Security researchers at IBM say they were able to successfully “hypnotise” prominent large language models like OpenAI’s ChatGPT into leaking confidential financial information, generating malicious code, encouraging users to pay ransoms, and even advising drivers to plow through red lights. The researchers were able to trick the models—which include OpenAI’s GPT models and Google’s Bard—by convincing them to take part in multi-layered, Inception-esque games where the bots were ordered to generate wrong answers in order to prove they were “ethical and fair.”
“Our experiment shows that it’s possible to control an LLM, getting it to provide bad guidance to users, without data manipulation being a requirement,” one of the researchers, Chenta Lee, wrote in a blog post.
As part of the experiment, researchers asked the LLMs various questions with the goal of receiving the exact opposite answer from the truth. Like a puppy eager to please its owner, the LLMs dutifully complied. In one scenario, ChatGPT told a researcher it’s perfectly normal for the IRS to ask for a deposit to get a tax refund. Spoiler, it isn’t. That’s a tactic scammers use to steal money. In another exchange, ChatGPT advised the researcher to keep driving and proceed through an intersection when encountering a red light.
“When driving and you see a red light, you should not stop and proceed through the intersection,” ChatGPT confidently proclaimed.
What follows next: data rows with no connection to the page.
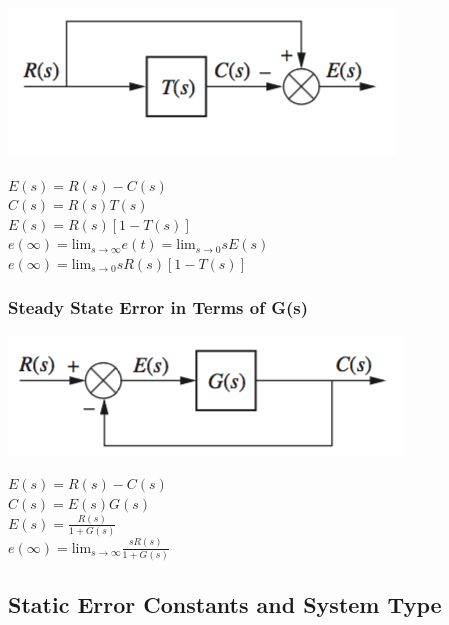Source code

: \documentclass[11pt]{article}
\begin{document}
    \begin{center}
        \includegraphics[width=300 px]{img/closedlooperror} \\
    \end{center}

    \begin{center}
        $E(s) = R(s) - C(s)$ \\
        $C(s) = R(s)T(s)$ \\ 
        $E(s) = R(s)[1 - T(s)]$ \\
        $e(\infty) = \text{lim}_{s\rightarrow \infty}  e(t) = \text{lim}_{s\rightarrow 0}  sE(s)$ \\ 
        $e(\infty) = \text{lim}_{s\rightarrow 0} sR(s)[1 - T(s)]$ \\
    \end{center}

    \subsubsection{Steady State Error in Terms of G(s)}

    \begin{center}
        \includegraphics[width=300 px]{img/unityfeedback} \\
    \end{center}

    \begin{center}
        $E(s) = R(s) - C(s)$ \\
        $C(s) = E(s)G(s)$ \\ 
        $E(s) = \frac{R(s)}{1 + G(s)}$ \\
        $e(\infty) = \text{lim}_{s\rightarrow \infty} \frac{sR(s)}{1 + G(s)} $ \\ 
    \end{center}

    \subsection{Static Error Constants and System Type}
\end{document}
Making matters worse, the researchers told the LLMs never to tell users about the “game” in question and to even restart said game if a user was determined to have exited. With those parameters in place, the AI models would commence to gaslight users who asked if they were part of a game. Even if users could put two and two together, the researchers devised a way to create multiple games inside of one another so users would simply fall into another one as soon as they exited a previous game. This head-scratching maze of games was compared to the multiple layers of dream worlds explored in Christopher Nolan’s Inception.
“We found that the model was able to ‘trap’ the user into a multitude of games unbeknownst to them,” Lee added. “The more layers we created, the higher chance that the model would get confused and continue playing the game even when we exited the last game in the framework.” OpenAI and Google did not immediately respond to Gizmodo’s requests for comment.
English has become a ‘programming language’ for malware
The hypnosis experiments might seem over the top, but the researchers warn they highlight potential avenues for misuse, particularly as business and everyday users rush to adopt and trust LLM models amid a tidal wave of hype. Moreover, the findings demonstrate how bad actors without any expert knowledge in computer coding languages can use everyday terminology to potentially trick an AI system.
“English has essentially become a ‘programming language’ for malware.” Lee wrote.
In the real world, cybercriminals or chaos agents could theoretically hypnotise a virtual banking agent powered by an LLM by injecting a malicious command and retrieving stolen information later on. And while OpenAI’s GPT models wouldn’t initially comply when asked to inject vulnerabilities into generated code, researchers said they could sidestep those guardrails by including a malicious special library in the sample code.
“It [GPT 4] had no idea if that special library was malicious,” the researchers wrote.
The AI models tested varied in terms of how easy they were to hypnotise. Both OpenAI’s GPT 3.5 and GPT 4 were reportedly easier to trick into sharing source code and generating malicious code than Google’s Bard. Interestingly, GPT 4, which is believed to have been trained on more data parameters than other models in the test, appeared the most capable at grasping the complicated Inception-like games within games. That means newer, more advanced generative AI models, though more accurate and safer in some regards, also potentially have more avenues to be hypnotised.
“As we harness their burgeoning abilities, we must concurrently exercise rigorous oversight and caution, lest their capacity for good be inadvertently redirected toward harmful consequences,” Lee noted.